The government has worked since 2015 to increase recruitment of magistrates. According to a survey carried out by the Judicial Office in 2017, 80% of respondents said they had a strong feeling of satisfaction with their role; 89% said they had a strong personal attachment to the role; and 91% said they would recommend the role to friends or colleagues.
Diversity has also improved. The most recent statistics, published in July 2019, show that 12% of magistrates declared themselves as being from a BAME background – an increase of four percentage points since 2012 – and 56% of magistrates were female – an increase of five percentage points since 2012.
Justice Secretary & Lord Chancellor Rt Hon Robert Buckland QC MP said:
More than 1,000 new magistrates were recruited in 2018 alone but we are aware there is more to be done. That is why we are working closely with the judiciary to ensure an easier and faster recruitment process as well as improving diversity and, importantly, boosting morale.
Magistrates continue to be a central pillar of our world-class justice system, sacrificing their valuable time to give back to their local communities.

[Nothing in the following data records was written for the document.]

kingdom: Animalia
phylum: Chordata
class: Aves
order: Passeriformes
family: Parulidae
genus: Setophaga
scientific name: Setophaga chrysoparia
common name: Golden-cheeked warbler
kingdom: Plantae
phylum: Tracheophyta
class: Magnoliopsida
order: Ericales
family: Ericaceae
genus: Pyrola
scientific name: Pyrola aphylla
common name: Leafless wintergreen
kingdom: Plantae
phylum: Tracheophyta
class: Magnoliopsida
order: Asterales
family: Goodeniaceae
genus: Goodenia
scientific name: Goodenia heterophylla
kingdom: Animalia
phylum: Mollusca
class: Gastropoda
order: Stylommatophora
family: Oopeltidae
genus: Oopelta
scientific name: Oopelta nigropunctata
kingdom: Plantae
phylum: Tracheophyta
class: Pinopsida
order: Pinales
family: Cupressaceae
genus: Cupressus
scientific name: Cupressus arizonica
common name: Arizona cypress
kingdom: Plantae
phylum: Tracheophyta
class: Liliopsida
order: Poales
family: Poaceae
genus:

I would encourage anybody interested in the role to consider applying.
Work will include establishing a Magistrates Recruitment and Attraction Steering Group, jointly headed by the Ministry of Justice and leadership magistrates, to drive this activity – promoting the magistracy and increasing recruitment, with a particular focus on increasing diversity.
Potential candidates will receive better and clearer information on what the role entails, what the application process involves and the vacancies that are available in a particular area. Research will be carried out to understand what recruitment activity has been successful and ensure that good ideas and best practice are shared across the magistracy, including in areas that struggle to attract sufficient candidates.
Work with communications and marketing experts will help to target marketing and recruitment activity more effectively, and there will be more work to promote the benefits to employers. This work will raise the profile of the magistracy with the aim of recruiting more diverse members.
The implications of a change to the retirement age for all judicial office holders, including magistrates, will also be consulted on publicly in due course. A new tool is being developed to plan more effectively for long-term recruitment needs, bringing together data and analysis about magistrates in post, expected resignations and retirement rates.
The government also committed to begin a review of magistrates’ expenses in 2019 and work has now begun.
Who can apply to become a magistrate?
People over the age of 18 and under 65.
Applications may be considered for those aged between 65 and 70 but all magistrates must retire at 70.
People must be aware of social issues, have sound judgement and be of good character (which means they cannot have been convicted of a serious crime or a number of minor offences, have been banned from driving in the last ten years or have been declared bankrupt).
They must be reliable and mature and be able to listen and communicate with others.